If you want I can give you the full configuration to build the SD image.

2 Likes

Thank you very much! Is wpa2-sha256 also not supported? Additionally, there’s a few more things I’m curious about:

  • For the Wi-Fi capabilities, I can make out “beamformee” and such but the rest is all Greek to me. Where do you obtain these values and/or know which ones are appropriate?
  • For the MAC addresses, I just took what was specified by ip addr, I assume this is okay. I’m more confused about how to obtain the BSS ID. The documentation says to “try assigning related addresses from the locally administered MAC address ranges, by reusing the hardware address but replacing the second nibble with 2, 6, A or E”, but honestly I’m not sure how to retrieve such related addresses, or the locally administered MAC address ranges.

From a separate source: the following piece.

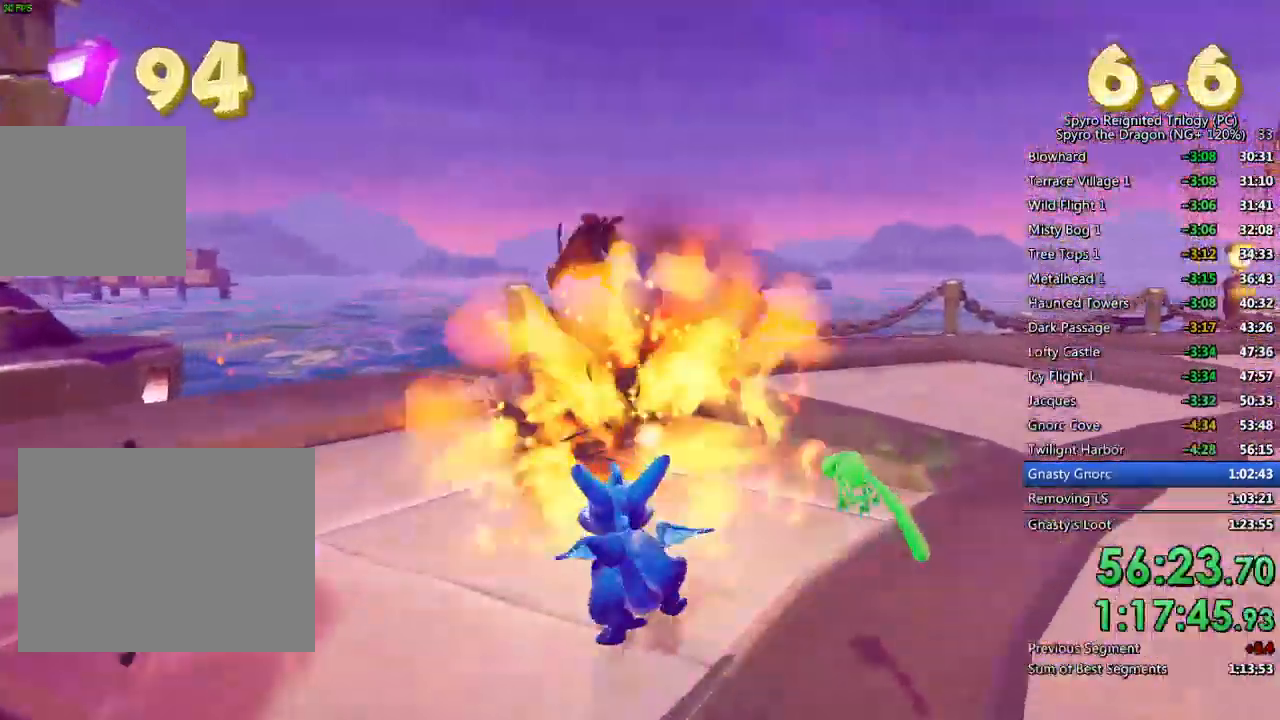
{"buttons": [], "left_stick": "center", "right_stick": "right", "events": [[50, "CIRCLE", "up"], [100, "CIRCLE", "down"], [150, "CIRCLE", "up"], [267, "right_stick", "right"], [467, "left_stick", "center"]]}
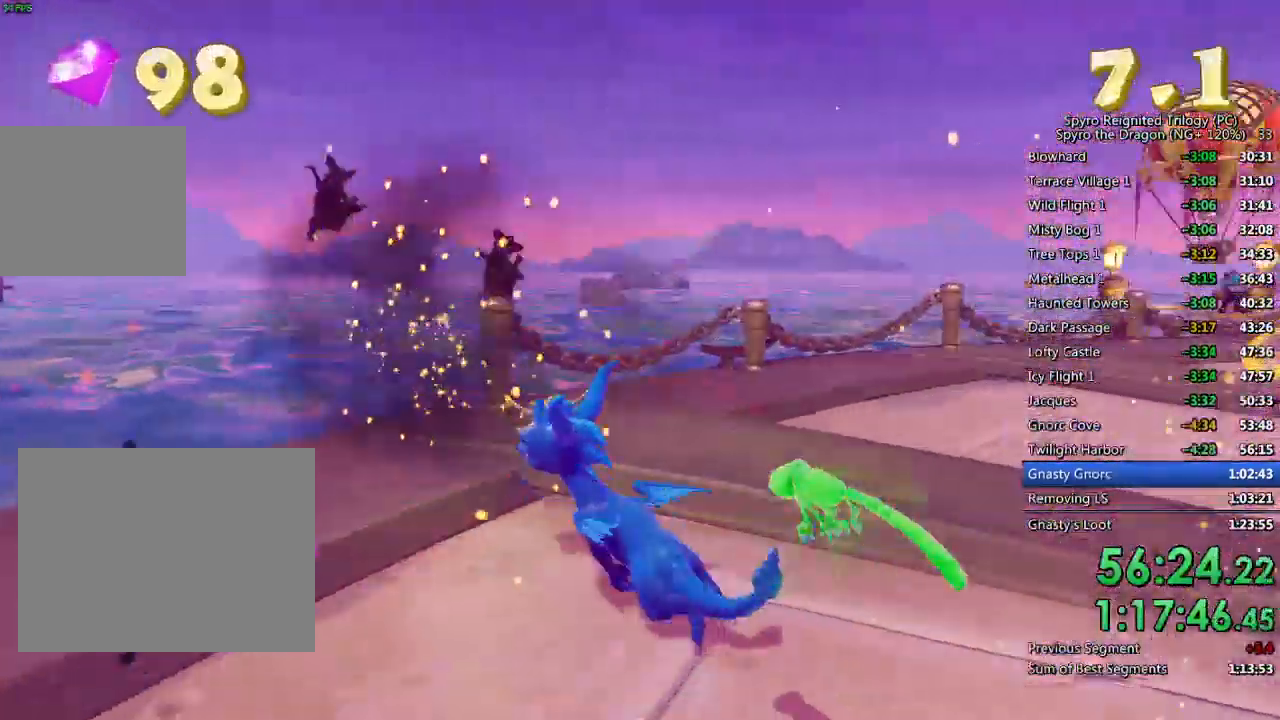
{"buttons": [], "left_stick": "center", "right_stick": "center", "events": [[17, "left_stick", "right"], [200, "L2", "down"], [250, "left_stick", "center"], [333, "L2", "up"], [400, "L2", "down"], [483, "L2", "up"], [483, "right_stick", "center"]]}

Forgive my ignorance here.
  • Is there a reason usePredictableInterfaceNames is disabled? I’m assuming this is because there is only one WLAN and one Ethernet port on the Pi so needing to differentiate between any devices of the same type is superfluous. Should I re-enable this if I add, e.g., a Wi-Fi adapter?

And yes, I would much appreciate the full configuration.

Is wpa2-sha256 also not supported?

Not supported, yes.

Where do you obtain these values and/or know which ones are appropriate?

These are all the capabilities reported by the wifi chip on the raspberry pi 5.

If you want to verify, look at the output of iw phy phy0 info, there is a “Capabilities” bitmask in hex, which lists them. To convert them to the costants used by hostapd, I think I repurposed the openwrt script that generates the wireless configuration (/lib/netifd/wireless/mac80211.sh).

For the MAC addresses, I just took what was specified by ip addr , I assume this is okay.

Yes, but you can literally put anything you like, as long as it’s valid.

or the locally administered MAC address ranges. Forgive my ignorance here.

It just means your MAC address, you’re the admin here.

Is there a reason usePredictableInterfaceNames is disabled

Just to make to make the configuration reproducible, you never know what crazy names systemd will assign.

And yes, I would much appreciate the full configuration.